Task directions >>
Here the job is to transcribe the data verbatim while leaving each picture out.

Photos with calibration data
- - -
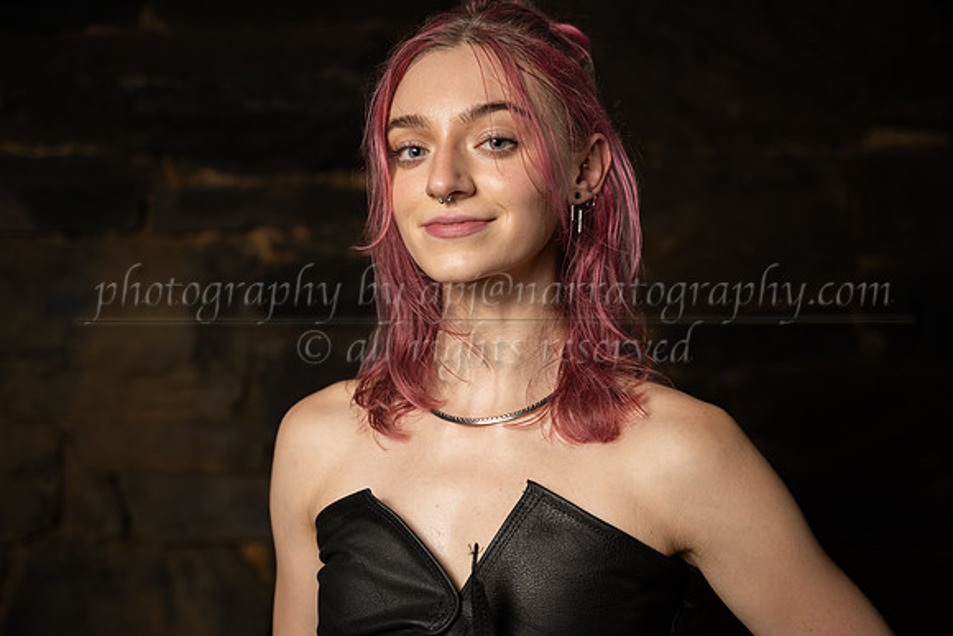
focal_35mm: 47
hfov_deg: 41.9
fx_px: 1244
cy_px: 318
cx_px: 476
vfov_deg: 28.7
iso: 400
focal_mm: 47
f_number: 2.8
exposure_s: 1/400
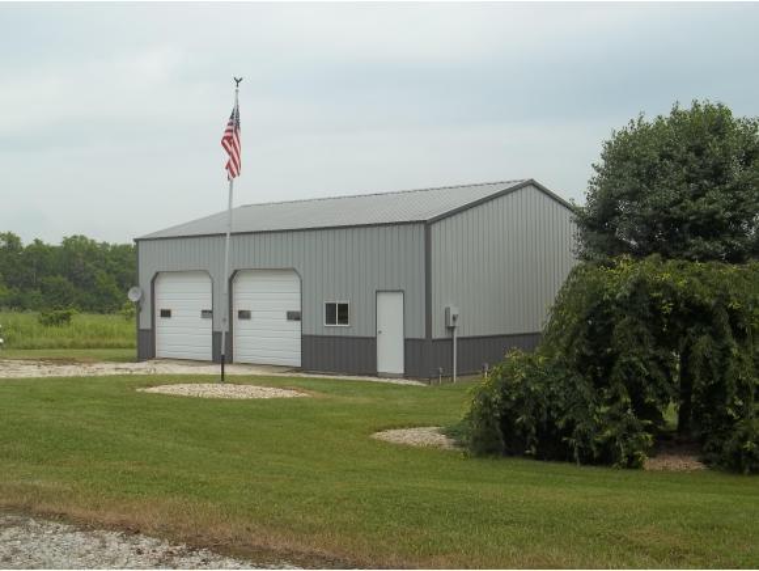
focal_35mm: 46
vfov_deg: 31.6
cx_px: 380
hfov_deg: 41.2
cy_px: 286
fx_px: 1009
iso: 64
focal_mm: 8.3
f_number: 8.8
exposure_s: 1/160
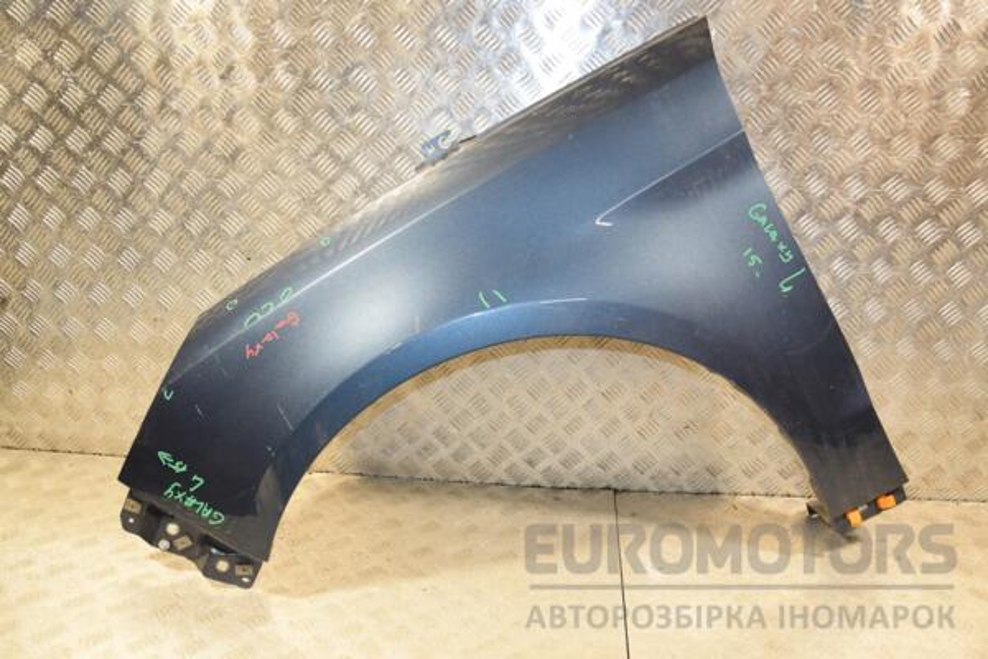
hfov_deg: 67.4
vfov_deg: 47.9
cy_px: 330
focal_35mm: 27
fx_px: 741
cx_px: 494
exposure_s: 1/125
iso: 800
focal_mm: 18
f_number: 5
- - -
Solution to the problem >>
focal_35mm: 47
hfov_deg: 41.9
fx_px: 1244
cy_px: 318
cx_px: 476
vfov_deg: 28.7
iso: 400
focal_mm: 47
f_number: 2.8
exposure_s: 1/400
focal_35mm: 46
vfov_deg: 31.6
cx_px: 380
hfov_deg: 41.2
cy_px: 286
fx_px: 1009
iso: 64
focal_mm: 8.3
f_number: 8.8
exposure_s: 1/160
hfov_deg: 67.4
vfov_deg: 47.9
cy_px: 330
focal_35mm: 27
fx_px: 741
cx_px: 494
exposure_s: 1/125
iso: 800
focal_mm: 18
f_number: 5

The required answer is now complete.